To all the educators who are approaching or have crossed that finish line, congratulations! If you are looking for suggestions for summer reading to be a better teacher (or be less racist, or be more organized)—I can’t help you with that! Actually, I have read and seen tons of books promising to help us all do these things, but after a year plus of pandemic teaching, let’s rethink the impulse to use summers for self-improvement a little differently. Instead of assigning ‘teacher homework’ to the educators I have been working with this year, I’ve been asking them to focus their energies on what they want to become. It’s a simple exercise, but it can possibly unlock a deeper understanding of yourself and the work you do. Fill in the blanks:
I want to be a better teacher in my classroom, so the places in my life in which I can build my confidence are…
I want to be a better teacher, so the way I can engage more with people from an empathetic place is…
I want to be a better teacher, so I can do the following things to manage my anxiety…

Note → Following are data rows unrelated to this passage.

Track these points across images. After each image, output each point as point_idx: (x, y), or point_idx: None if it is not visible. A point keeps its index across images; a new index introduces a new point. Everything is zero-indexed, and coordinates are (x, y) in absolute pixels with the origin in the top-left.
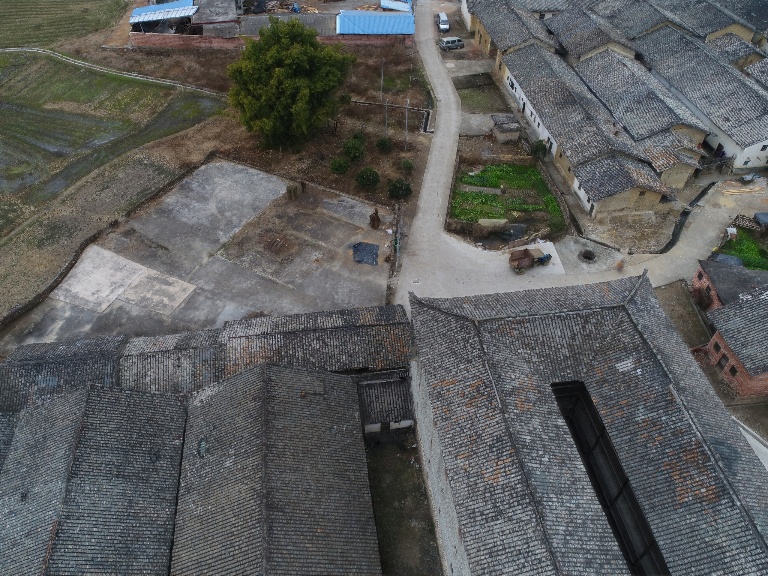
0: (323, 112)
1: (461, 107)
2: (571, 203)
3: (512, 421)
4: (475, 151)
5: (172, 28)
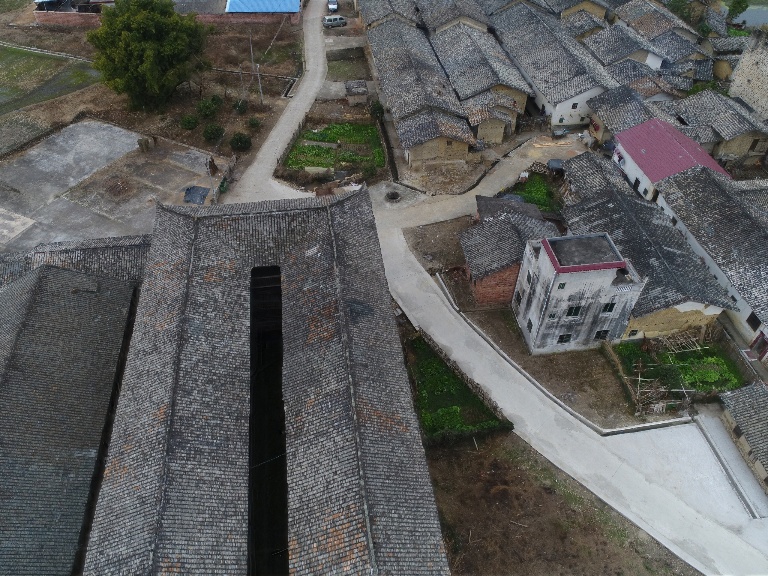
0: (171, 73)
1: (326, 76)
2: (397, 155)
3: (192, 287)
4: (325, 112)
5: (75, 7)
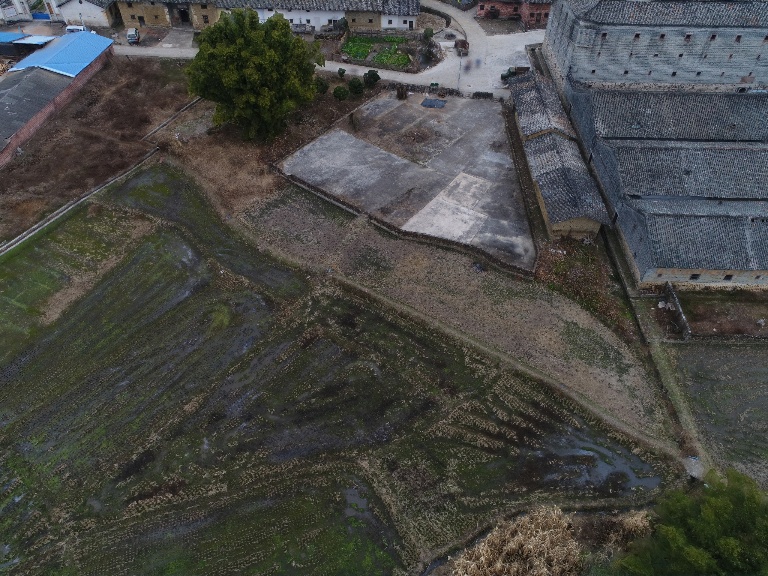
0: None
1: None
2: None
3: None
4: None
5: None
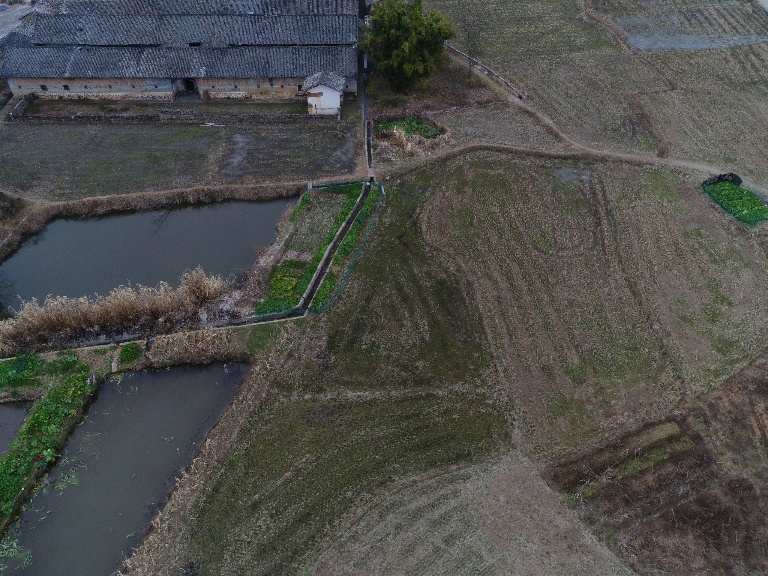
0: None
1: None
2: None
3: None
4: None
5: None
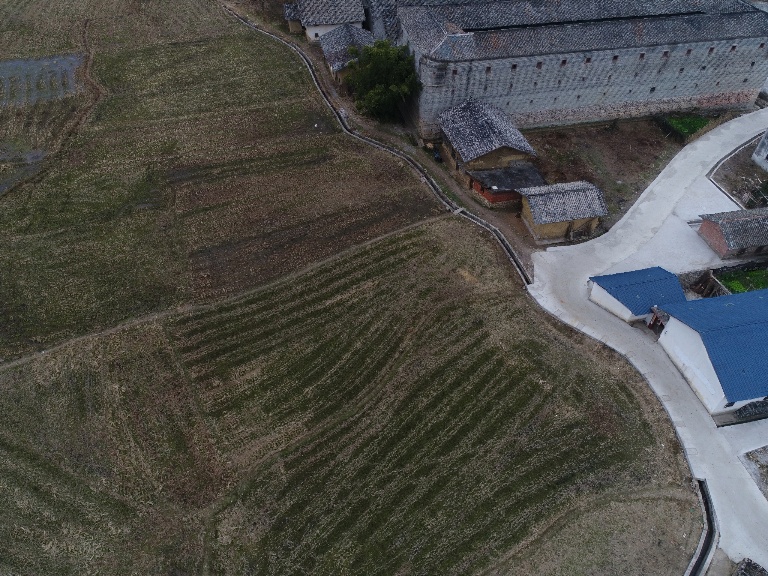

Who we are in the classroom is often a reflection of who we are in the outside world—for good or for bad. Trust me, when we address the personality traits and character flaws that make our out-of-school lives challenging, we find our students more responsive and we are able to engage more deeply with the relationships in front of us. Over the following summer, I will continue to offer a few insights into how we can reduce some of the barriers to good teaching.
We made it!
YOUR FAVORITE PROF
Labor Daze, Part II
I like this:
"...when we address the personality traits and character flaws that make our out-of-school lives challenging, we find our students more responsive and we are able to engage more deeply with the relationships in front of us."
I'll steal a line from business advice I once received:
"You don't have teaching problems. You have personal problems that reflect on your teaching practice."